Today: Mar 28, 2024

SCSU grad shares his story to raise HIV awareness at SAGE event

Aaron Berkowitz – News Writer 

The university’s SAGE Center hosted an open dialogue in the student center’s ballroom, where former student Kyle Rodriguez, shared his experience after being diagnosed with the HIV virus to help raise awareness for the disease.

“I have to take meds everyday but luckily the strain of HIV that I have only requires me to take a one time a day pill. Some people I know have to take it three times a day,” said Rodriguez. “The first week of taking it I had side effects, I would get an upset stomach, but now it’s like taking a vitamin. The medicine really works.”

He said this was his first time publicly sharing his story since he was diagnosed in 2013 and he’s fortunate to have his set of close friends and mother as his support system.

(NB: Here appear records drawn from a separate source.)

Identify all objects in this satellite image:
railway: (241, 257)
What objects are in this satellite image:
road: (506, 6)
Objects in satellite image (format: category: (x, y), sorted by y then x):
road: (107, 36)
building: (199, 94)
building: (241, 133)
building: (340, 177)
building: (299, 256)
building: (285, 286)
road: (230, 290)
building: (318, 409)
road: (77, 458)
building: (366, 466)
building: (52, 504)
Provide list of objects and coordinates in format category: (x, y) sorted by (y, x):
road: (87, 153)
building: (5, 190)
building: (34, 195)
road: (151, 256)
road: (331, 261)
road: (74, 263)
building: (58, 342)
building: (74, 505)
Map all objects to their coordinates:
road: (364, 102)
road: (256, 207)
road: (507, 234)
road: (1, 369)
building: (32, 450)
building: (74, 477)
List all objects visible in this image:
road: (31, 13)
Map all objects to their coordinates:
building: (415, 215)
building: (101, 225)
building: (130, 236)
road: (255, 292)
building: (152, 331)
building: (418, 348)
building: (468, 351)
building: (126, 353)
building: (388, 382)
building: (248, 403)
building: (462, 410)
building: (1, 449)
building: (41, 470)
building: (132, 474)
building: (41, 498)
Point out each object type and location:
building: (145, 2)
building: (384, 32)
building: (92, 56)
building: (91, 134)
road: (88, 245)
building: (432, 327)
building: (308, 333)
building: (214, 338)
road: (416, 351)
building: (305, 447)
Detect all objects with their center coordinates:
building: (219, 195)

“My mother was the first person that I called when I got the results back from the doctor,” said Rodriguez. “She told me ‘It’s okay baby, we’re going to get through this together.’”

He described the timeline of when he was diagnosed until present day as a learning experience because he still finds himself learning how to live with HIV.

“I’m still dealing with it because I am now at greater risks for getting certain illnesses and it’s something that I have to always consider,” said Rodriguez.

The Center for Disease Control and Prevention’s website said 24 states have laws that require anyone who knowingly has HIV to disclose their status to sexual partners and 14 states require disclosure to needle-sharing partners. 25 states criminalize one or more behaviors that pose a low or negligible risk for HIV transmission.

Rodriguez said he never found out who infected him and he hasn’t reached out to his past sexual partners yet, despite many states and cities having partner-notification laws — meaning that, if tested positive for HIV, there may be a legal obligation to tell all sexual partners, according to aids.gov.

However, since being diagnosed Rodriguez has begun to disclose his HIV status with his partners to make sure they are aware. He said he’s received a negative response on an occasion, but he is currently dating someone who didn’t judge him for having the disease. Instead, Rodriguez is judged by his character.

“It’s something that bothered me at first and it was really embarrassing because it made me realize that I was really that promiscuous, but I’m kind of glad that I didn’t know because I probably would have flipped out and done something,” said Rodriguez.

According to aids.gov, an estimated 14 percent of those people who are infected with the virus don’t know they have it. The site mentions that most health centers will assist in contacting past sexual partners. They will contact partners at risk of being infected with HIV to attempt to prevent further spreading of the disease; the name of the person who tested positive in the first place will remain anonymous.

Lauren Todd, graduate intern in the SAGE center, said her staff is teaming up with Aids Project New Haven to hold confidential HIV testing in Southern’s academic Quad from 12-3 p.m. on April 15. The process for getting results will take roughly 20 minutes and the staff is offering pre/post counseling for those who are tested.

“This issue is especially important to be aware of being that we’re on a college campus,” said Todd.

The CDC’s website said people from ages 13-24 account for an estimated 26 percent of all new infections of HIV in the US.

Gay and Lesbian Advocates Defenders website said it is very important for anyone with the disease to inform past and present sexual partners about their HIV status.

Rodriguez said his HIV status doesn’t define who he is as a person or what he will accomplish in life and he hopes to form a support group where others who have the disease and are around his age can discuss their commonalities.

“The more energy you put into a problem, the bigger it gets,” said Rodriguez. “I just want to show people that just because you test positive doesn’t mean that your life is over. You can still accomplish great things. Stereotypes about people who come from a low-income household say that I am supposed to be either dead or in jail and I am neither of those.”